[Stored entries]
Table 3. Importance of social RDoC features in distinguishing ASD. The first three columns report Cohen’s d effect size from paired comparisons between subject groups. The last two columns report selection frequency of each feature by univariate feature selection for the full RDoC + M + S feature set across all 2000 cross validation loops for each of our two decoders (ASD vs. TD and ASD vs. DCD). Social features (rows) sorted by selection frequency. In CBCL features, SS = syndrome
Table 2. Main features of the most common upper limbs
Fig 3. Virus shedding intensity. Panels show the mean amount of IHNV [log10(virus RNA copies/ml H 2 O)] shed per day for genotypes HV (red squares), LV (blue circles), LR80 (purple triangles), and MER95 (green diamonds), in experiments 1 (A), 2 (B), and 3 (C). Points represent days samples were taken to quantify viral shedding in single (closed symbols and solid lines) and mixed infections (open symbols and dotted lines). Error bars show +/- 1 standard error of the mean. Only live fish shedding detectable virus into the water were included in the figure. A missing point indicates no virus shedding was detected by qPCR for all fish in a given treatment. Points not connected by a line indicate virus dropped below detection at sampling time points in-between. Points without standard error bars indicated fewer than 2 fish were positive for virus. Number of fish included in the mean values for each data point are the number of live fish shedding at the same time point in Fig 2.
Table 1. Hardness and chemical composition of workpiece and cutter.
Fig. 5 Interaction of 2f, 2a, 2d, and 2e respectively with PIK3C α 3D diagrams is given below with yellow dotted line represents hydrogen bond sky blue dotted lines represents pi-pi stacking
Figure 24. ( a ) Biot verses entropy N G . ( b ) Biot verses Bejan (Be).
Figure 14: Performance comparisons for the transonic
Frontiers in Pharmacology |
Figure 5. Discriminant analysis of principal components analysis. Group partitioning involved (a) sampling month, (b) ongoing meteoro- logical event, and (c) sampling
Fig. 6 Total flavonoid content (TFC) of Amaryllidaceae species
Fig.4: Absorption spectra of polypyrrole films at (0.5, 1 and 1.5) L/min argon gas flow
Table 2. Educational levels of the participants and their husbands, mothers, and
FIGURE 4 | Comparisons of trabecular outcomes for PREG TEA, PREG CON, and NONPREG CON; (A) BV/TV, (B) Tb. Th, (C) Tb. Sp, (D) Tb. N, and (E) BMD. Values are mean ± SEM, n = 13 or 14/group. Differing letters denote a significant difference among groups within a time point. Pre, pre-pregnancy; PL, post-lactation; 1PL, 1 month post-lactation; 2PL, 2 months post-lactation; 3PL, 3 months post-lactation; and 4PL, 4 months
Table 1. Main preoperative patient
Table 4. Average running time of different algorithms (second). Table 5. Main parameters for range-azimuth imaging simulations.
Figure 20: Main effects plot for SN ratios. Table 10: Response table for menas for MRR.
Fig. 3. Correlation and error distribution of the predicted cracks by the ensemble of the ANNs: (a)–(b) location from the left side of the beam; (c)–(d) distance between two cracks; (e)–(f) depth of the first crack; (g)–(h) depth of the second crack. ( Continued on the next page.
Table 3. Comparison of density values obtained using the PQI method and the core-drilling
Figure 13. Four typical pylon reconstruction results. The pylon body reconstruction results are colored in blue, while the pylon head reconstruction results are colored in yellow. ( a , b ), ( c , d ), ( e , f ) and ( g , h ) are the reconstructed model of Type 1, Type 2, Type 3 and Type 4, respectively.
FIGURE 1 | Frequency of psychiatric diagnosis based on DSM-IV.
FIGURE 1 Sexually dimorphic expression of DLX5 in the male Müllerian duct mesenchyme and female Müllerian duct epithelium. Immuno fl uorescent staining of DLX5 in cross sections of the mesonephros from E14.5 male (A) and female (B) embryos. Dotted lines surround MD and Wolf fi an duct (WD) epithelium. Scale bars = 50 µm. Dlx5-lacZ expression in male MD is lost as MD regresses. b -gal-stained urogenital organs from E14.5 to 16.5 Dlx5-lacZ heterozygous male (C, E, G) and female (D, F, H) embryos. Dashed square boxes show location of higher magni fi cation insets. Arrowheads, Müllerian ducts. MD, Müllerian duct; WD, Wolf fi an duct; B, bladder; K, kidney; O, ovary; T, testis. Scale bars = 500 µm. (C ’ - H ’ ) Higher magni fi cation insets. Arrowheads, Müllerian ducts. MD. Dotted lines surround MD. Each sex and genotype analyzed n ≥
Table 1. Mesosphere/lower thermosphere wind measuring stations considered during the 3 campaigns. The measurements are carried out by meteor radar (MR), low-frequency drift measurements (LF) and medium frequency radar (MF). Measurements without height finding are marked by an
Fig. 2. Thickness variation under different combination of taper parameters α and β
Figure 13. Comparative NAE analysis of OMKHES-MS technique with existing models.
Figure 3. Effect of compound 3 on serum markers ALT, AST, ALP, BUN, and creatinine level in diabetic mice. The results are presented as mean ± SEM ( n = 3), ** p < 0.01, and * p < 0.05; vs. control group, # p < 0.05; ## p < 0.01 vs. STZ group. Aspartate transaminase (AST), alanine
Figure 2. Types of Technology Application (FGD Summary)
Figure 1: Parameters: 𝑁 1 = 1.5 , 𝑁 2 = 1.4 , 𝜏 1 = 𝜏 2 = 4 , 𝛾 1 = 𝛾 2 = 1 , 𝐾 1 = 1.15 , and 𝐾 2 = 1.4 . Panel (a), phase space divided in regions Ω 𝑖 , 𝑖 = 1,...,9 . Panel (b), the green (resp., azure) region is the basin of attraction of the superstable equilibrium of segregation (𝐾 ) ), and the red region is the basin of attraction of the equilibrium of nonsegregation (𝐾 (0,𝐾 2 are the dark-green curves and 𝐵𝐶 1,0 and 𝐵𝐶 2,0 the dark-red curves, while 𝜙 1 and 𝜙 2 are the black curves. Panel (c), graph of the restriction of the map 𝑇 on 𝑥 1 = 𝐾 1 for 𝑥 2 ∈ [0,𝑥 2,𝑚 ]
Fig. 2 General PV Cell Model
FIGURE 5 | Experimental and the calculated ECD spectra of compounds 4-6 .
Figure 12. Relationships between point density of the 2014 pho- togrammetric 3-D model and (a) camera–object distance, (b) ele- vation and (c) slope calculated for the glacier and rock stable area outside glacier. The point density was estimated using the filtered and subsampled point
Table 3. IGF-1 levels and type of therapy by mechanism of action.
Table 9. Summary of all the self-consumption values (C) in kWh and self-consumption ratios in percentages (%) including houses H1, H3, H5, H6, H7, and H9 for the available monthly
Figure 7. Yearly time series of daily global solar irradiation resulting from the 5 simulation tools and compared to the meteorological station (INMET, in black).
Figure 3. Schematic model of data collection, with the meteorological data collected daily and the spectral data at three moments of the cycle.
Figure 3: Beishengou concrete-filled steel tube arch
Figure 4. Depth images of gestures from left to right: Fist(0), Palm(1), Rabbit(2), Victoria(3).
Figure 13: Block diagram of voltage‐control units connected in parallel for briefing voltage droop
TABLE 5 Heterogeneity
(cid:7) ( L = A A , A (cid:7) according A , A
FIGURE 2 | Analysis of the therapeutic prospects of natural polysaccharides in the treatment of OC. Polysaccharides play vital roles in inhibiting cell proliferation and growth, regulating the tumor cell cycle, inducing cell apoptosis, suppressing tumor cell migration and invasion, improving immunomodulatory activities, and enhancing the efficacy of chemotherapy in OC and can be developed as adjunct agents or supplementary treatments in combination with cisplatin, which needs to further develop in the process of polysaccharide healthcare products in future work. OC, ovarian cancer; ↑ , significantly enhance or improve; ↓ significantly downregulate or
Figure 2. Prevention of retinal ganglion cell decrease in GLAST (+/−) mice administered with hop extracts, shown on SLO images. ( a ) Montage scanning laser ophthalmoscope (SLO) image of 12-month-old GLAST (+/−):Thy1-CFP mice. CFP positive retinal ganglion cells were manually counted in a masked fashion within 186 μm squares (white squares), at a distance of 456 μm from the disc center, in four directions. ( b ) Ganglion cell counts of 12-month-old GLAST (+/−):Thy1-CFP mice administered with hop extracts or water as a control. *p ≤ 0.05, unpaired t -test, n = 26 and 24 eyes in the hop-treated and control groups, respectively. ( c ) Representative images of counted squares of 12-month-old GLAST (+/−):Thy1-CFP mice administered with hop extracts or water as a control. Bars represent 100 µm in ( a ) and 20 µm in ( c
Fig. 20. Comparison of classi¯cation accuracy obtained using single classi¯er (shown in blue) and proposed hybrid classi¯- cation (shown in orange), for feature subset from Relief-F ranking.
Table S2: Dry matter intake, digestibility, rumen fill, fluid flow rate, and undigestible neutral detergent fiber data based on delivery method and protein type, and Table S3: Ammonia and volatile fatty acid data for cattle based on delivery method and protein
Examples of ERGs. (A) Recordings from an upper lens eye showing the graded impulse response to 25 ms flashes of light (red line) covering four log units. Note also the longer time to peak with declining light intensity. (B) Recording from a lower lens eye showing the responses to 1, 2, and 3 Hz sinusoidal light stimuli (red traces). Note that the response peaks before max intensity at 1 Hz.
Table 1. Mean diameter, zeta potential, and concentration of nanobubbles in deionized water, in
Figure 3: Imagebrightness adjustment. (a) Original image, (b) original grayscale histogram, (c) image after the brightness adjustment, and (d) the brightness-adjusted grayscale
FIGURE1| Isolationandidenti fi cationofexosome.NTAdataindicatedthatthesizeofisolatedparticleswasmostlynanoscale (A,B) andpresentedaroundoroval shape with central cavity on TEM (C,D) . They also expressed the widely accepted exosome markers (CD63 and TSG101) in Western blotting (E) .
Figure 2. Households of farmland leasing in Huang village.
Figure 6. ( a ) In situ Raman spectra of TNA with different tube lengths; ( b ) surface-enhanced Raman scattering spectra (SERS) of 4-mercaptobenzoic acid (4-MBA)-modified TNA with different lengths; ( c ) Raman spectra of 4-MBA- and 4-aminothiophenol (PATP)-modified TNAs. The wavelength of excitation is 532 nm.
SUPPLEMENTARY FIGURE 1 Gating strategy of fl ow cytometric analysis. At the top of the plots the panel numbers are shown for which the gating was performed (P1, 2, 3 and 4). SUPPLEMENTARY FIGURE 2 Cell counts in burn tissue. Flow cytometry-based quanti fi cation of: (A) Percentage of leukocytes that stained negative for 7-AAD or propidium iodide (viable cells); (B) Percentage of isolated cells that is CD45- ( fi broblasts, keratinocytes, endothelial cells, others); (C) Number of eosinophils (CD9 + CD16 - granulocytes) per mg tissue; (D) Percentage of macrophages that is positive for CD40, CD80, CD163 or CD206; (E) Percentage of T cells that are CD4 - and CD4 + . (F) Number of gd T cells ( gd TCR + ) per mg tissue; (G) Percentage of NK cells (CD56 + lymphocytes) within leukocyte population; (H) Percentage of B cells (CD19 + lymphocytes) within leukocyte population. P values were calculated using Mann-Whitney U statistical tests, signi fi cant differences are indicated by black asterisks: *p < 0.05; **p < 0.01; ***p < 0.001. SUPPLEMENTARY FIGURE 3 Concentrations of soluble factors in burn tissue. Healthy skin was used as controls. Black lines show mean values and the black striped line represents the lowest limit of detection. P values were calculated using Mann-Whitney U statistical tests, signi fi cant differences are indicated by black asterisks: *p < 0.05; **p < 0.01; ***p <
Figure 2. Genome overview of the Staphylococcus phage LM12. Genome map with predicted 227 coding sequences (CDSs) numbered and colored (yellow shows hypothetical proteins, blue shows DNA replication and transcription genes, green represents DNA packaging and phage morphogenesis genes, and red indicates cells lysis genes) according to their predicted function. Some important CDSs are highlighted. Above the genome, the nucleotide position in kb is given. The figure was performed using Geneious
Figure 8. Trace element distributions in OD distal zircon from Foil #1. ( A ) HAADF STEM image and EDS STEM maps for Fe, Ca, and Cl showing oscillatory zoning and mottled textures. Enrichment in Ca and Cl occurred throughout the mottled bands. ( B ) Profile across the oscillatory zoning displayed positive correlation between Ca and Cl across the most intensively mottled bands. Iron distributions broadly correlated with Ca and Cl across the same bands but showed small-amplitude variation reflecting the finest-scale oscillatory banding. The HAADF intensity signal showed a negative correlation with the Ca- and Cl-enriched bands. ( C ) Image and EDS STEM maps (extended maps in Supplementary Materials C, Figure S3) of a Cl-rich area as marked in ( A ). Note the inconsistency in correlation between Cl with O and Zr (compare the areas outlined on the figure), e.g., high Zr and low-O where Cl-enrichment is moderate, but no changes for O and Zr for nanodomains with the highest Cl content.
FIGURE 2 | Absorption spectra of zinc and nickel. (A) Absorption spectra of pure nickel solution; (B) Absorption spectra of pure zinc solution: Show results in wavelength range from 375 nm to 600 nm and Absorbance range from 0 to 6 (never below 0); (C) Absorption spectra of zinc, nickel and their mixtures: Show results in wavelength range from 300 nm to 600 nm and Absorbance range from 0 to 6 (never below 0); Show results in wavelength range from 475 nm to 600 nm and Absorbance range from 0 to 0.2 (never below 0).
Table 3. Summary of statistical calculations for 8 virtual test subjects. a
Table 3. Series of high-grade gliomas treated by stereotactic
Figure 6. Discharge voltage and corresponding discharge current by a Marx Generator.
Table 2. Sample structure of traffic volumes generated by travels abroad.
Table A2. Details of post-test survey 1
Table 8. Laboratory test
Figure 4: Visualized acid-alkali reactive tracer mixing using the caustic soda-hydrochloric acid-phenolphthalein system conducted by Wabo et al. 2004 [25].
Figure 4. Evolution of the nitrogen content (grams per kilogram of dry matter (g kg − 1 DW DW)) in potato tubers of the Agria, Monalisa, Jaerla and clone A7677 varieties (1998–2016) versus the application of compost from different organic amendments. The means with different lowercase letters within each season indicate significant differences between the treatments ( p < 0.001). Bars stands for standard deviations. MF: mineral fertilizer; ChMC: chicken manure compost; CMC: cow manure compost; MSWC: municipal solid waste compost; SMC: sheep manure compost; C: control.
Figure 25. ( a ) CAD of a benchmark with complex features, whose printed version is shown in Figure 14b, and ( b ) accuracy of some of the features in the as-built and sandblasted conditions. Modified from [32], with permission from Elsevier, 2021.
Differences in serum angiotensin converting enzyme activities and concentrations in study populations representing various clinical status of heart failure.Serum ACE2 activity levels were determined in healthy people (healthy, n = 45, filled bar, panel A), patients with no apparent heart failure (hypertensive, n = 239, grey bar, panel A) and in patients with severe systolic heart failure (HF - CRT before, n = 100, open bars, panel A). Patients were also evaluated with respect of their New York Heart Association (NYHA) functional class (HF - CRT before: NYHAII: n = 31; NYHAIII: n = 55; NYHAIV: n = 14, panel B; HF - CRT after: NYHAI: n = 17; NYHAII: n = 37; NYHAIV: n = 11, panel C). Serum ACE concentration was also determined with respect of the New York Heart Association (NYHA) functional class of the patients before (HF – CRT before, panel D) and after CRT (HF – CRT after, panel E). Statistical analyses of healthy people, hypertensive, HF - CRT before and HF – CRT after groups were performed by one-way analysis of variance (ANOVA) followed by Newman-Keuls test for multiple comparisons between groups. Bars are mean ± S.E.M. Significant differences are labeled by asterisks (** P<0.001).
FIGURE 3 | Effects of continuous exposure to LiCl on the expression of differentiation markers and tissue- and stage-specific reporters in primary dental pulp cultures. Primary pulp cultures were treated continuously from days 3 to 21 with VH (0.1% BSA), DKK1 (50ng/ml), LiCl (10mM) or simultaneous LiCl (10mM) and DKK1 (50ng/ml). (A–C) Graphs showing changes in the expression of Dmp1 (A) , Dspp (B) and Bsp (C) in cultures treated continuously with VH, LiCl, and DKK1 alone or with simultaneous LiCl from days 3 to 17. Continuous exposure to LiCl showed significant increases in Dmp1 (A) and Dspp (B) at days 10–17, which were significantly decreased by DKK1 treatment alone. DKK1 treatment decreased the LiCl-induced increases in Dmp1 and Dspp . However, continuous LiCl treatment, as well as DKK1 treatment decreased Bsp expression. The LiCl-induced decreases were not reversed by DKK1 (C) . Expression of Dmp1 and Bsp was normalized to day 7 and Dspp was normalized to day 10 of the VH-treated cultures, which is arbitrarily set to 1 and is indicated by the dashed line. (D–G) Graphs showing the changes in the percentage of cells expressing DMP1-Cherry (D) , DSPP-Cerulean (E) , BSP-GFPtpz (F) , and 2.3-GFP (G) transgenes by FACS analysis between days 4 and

→ Problem statement
Among the entries above, locate the lines containing "Table 3. Comparison" and "FIGURE 1 | Frequency", and transcribe exactly those two lines and all lines between.

→ Result for this exercise
Table 3. Comparison of density values obtained using the PQI method and the core-drilling
Figure 13. Four typical pylon reconstruction results. The pylon body reconstruction results are colored in blue, while the pylon head reconstruction results are colored in yellow. ( a , b ), ( c , d ), ( e , f ) and ( g , h ) are the reconstructed model of Type 1, Type 2, Type 3 and Type 4, respectively.
FIGURE 1 | Frequency of psychiatric diagnosis based on DSM-IV.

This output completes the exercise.